Yesterday I read an article where the government was boasting they had collected more than 70% of the projected revenue and it seems they are very aggressive in collecting the tax, though it seems there is also strong resistance to it:

 
The average house in the UK is worth 32.75 million Argentine pesos (at official rate 131 GBP - 1 ARS).
So would that make an annual wealth tax payment (assuming it was your only asset) a simple case of calculating 2.25% of 32.75 million?
i.e. 736k pesos annual bill? Wow.

I am not in Argentina at the moment, I hope to never come back apart from on holiday. However, life is not simple, and for family reasons I could be coming back in the next year.

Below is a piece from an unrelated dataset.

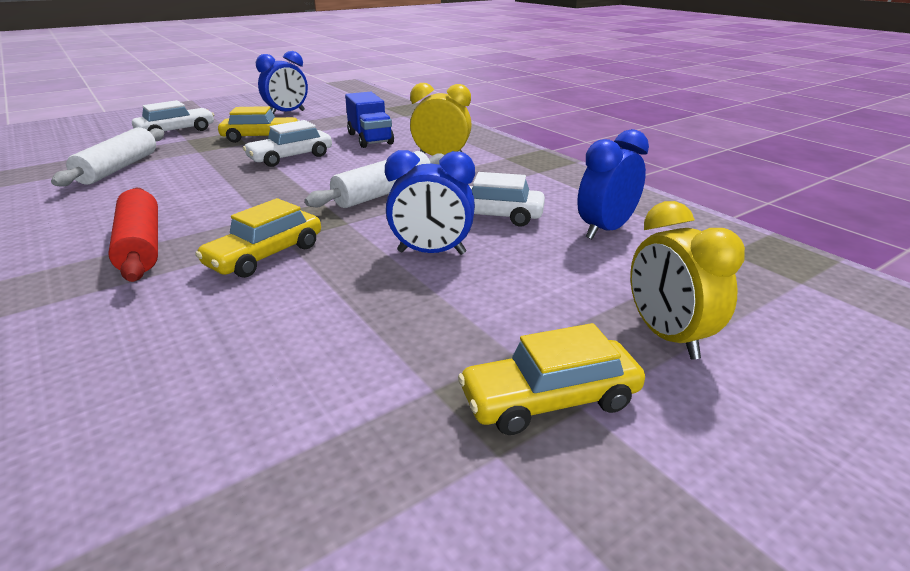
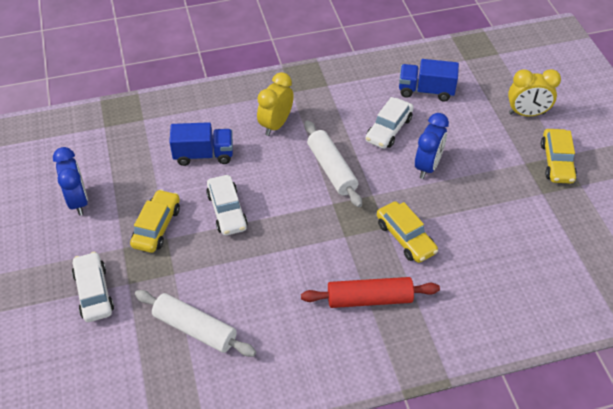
camera: 70 degrees left, 20 degrees up
blue clock [577,129,649,239] -> blue truck [399,59,459,101]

This wealth tax is a real dilemma. I do sympathise with honest taxpayers like Irelander and Alby, who want to do the right thing and do not want the AFIP to one day darken their door with a horrendous bill or worse. But, I would be a non-payer. Why? Because I do not think its enforceable and I think the benefits of non payment far, far, far outweigh the risk of one day getting a bill. Who wants to be paying 10K USD a year in taxes (lets face it most on here are going to have assets north of what I used in my example) that hardly anyone else is bothering to pay? Especially, if it is not really aimed at expats. Apart from Irelander, I can't see any comments on here from anyone who sounds like they are actually paying (yeah I know, what people say on a forum and do in real life are two quite different things....).
 
Not for the first time, this thread is confusing two taxes. It began life in January 2020 referring to the long-standing annual bienes personales tax, a traditional wealth tax that had at the time just been increased to potentially as high as 2.25% on overseas wealth together with alignment with the ganancias (income) tax eligibility criteria, the latter a significant change that closed a bienes personales loophole on overseas-held wealth that had previously provided an escape hatch for Argentines and expats alike seeking to legally avoid it. It is this tax that Churchill is referring to.

Subsequently, the government introduced an (allegedly) one-off Solidarity Contribution tax for the 2020 financial year of up to 3.5% on wealth in excess of US$2.5 million that was in parallel to and overlapped the bienes personales tax for that year.

The two taxes are separate. Both are being now being discussed on this thread, but it is important to distinguish them.